Detektif Scope menggeleng. Nyonya Smith terlihat tidak peduli dengan adik iparnya. Tentu saja, rumor yang beredar dia hanya mengincar warisan suaminya. Kantor tempat Andre membuka praktek terapi–bisa jadi hanya pengalih agar dia tidak mendapatkan warisan lebih banyak dari dirinya. Soal warisan, bukan urusan Detektif Scope. Dia hanya ingin kasus Linda Hall cepat selesai, karena masih banyak kasus yang menunggu giliran.
"Baiklah, kalau memang anda tidak tahu. Saya hanya ingin memastikan bahwa Andre Smith sudah punya kekasih, sehingga apa yang dilakukannya pada pasiennya tidak perlu kami tindak lanjuti sebagai sebuah pelanggaran. Karena buktinya tidak cukup kuat."
Nyonya Smith mengernyit kening. "Memangnya apa yang dilakukan Andre pada pasiennya?"
Detektif Scope mengendik bahu. "Kurasa, ada indikasi dia memanipulasi pasiennya. Menurutmu, seorang dokter menciumi pasiennya apa termasuk kategori terapi?"
Nyonya Smith tertegun. Seketika jantungnya berdebar kencang, darahnya serasa naik hingga ke ubun-ubun. Namun dia hanya bisa mencengkeram pinggir meja untuk meredamnya.
"Linda Hall?" tanyanya terdengar parau di telinganya sendiri.
Detektif Scope mengangguk. "Bisa jadi pasien lain juga. Jika anda punya keterangan atau bukti tambahan, tolong hubungi saya. Kami permisi dulu."
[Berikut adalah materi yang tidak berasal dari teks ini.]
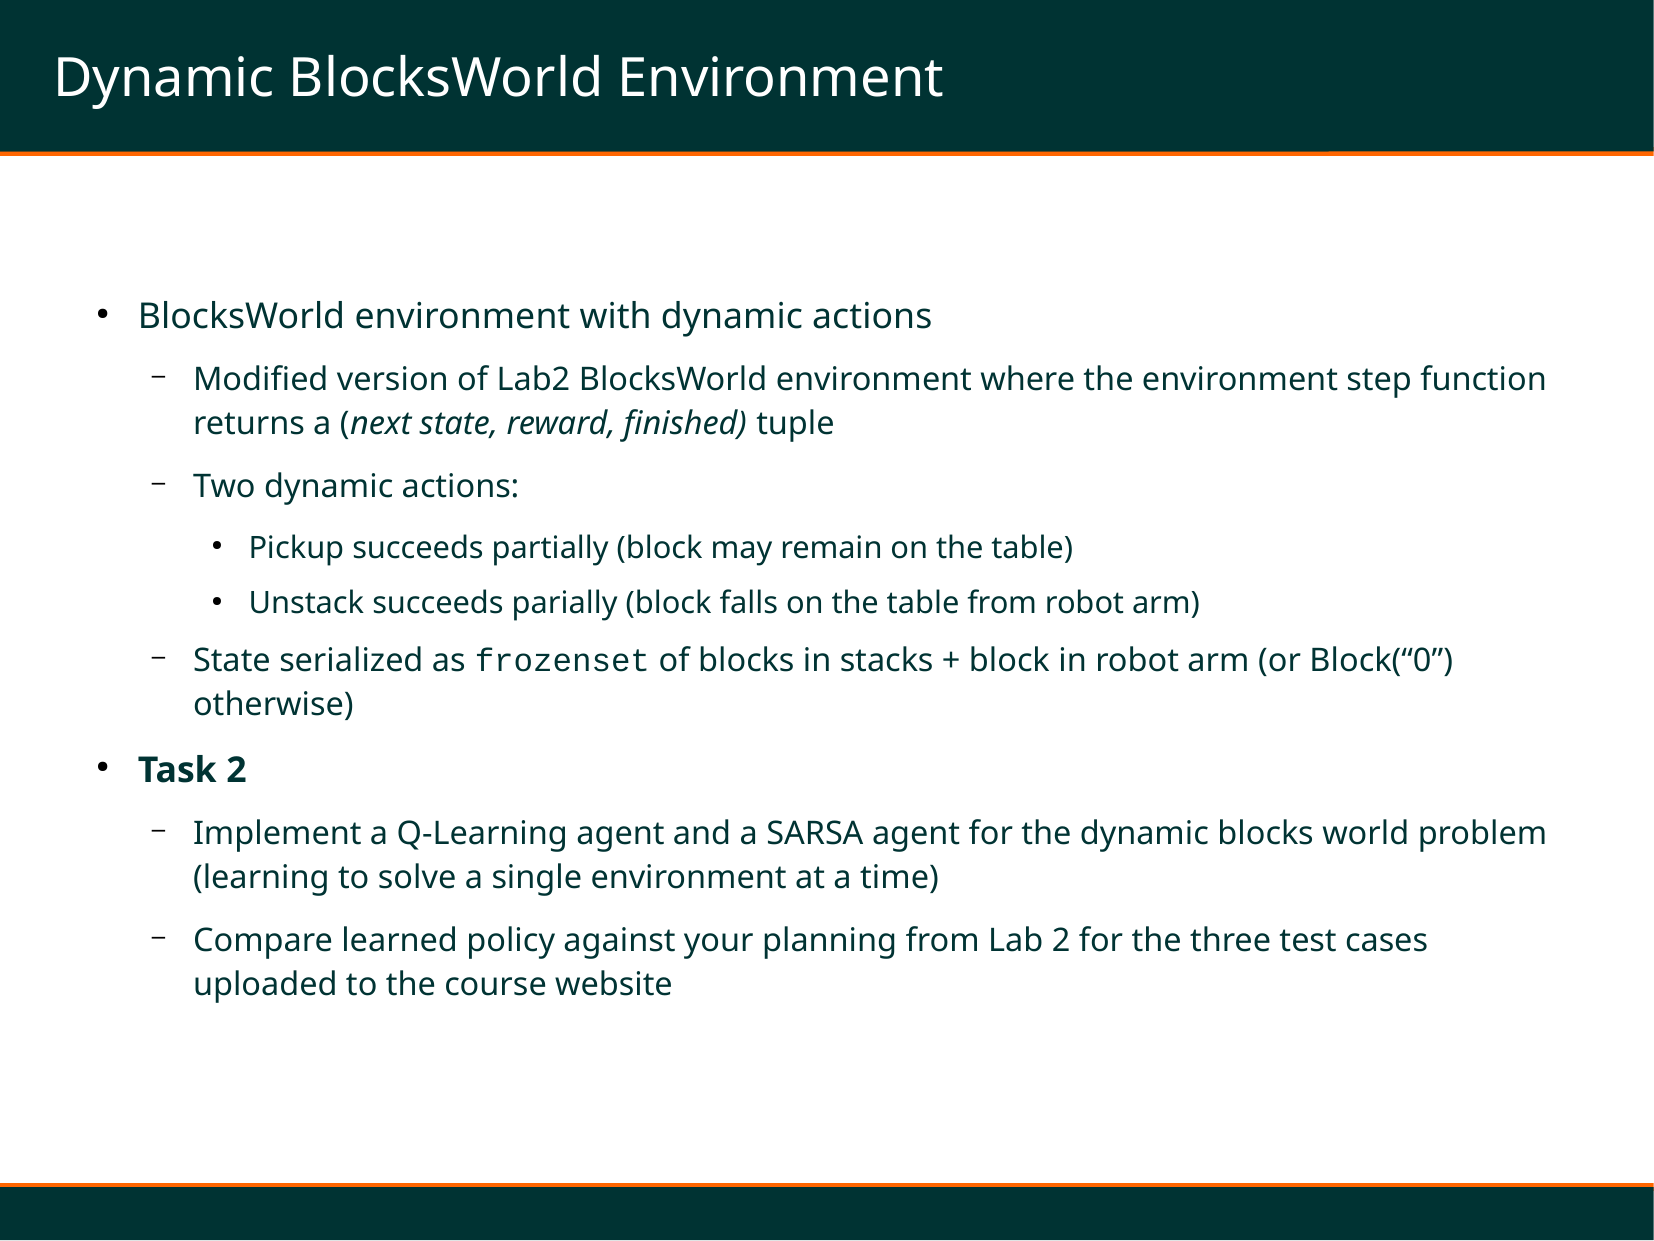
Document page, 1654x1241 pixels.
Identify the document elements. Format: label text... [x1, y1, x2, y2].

Nyonya Smith mengangguk pelan. Dia tak bisa lagi bersikap ramah, rahangnya mengeras dan dia bersusah payah menahan napas.
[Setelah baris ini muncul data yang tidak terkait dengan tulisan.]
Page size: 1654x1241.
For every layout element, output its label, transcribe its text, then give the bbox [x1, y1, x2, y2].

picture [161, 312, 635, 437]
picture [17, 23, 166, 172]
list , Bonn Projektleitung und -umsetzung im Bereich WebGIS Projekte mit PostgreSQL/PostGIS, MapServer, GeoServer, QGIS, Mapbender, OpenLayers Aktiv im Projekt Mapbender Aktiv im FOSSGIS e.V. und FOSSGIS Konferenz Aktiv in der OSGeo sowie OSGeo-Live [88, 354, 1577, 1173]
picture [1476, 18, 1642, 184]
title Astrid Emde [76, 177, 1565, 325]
Kurt berjalan bersisian dengan Detektif Scope, meninggalkan ruang kelas Nyonya Smith. "Aku ingat wanita itu, salah satu dosenku dulu. Dia dosen murahan."
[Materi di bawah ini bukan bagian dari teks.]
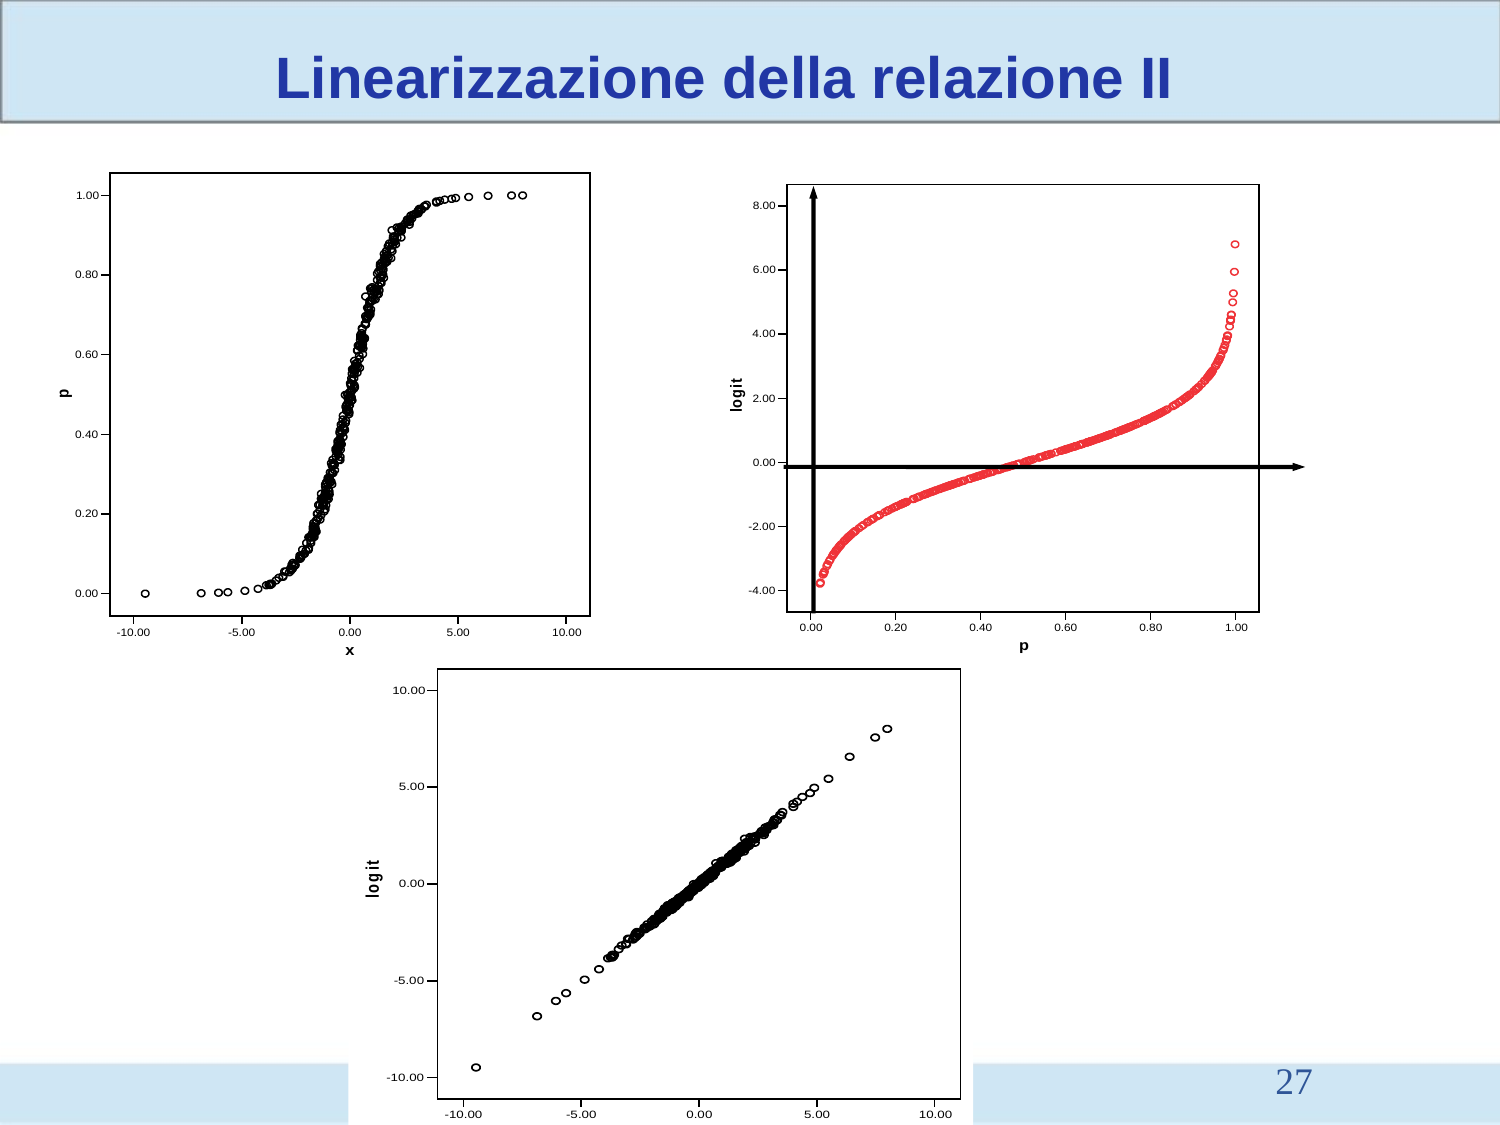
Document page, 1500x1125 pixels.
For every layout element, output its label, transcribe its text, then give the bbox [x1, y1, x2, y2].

title Linearizzazione della relazione II [49, 7, 1400, 143]
slide_number [1074, 1024, 1425, 1103]
picture [0, 0, 1500, 1125]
"Maksudmu?" tanya Detektif Scope, berusaha untuk tidak menoleh lagi ke arah Nyonya Smith. Dia menggantungkan bahunya ke bahu Kurt. Seingatnya, Kurt memang pernah kuliah di sini, tapi putus di tengah jalan. Lalu masuk ke Akademi Polisi.
"Dia mau memberi nilai bagus untuk mahasiswa yang mau …"
"Mau?" desak Detektif Scope. "Mau apa? Maksudmu …"
Kurt mengangguk. "Dan dia memberiku E untuk mata kuliahnya."
Detektif Scope melirik Kurt. Dari segi penampilan, Kurt memang jauh dari mahasiswa yang sempat mereka lihat hampir mencium Nyonya Smith. Kurt lebih layak berada di kepolisian, menakut-nakuti penjahat.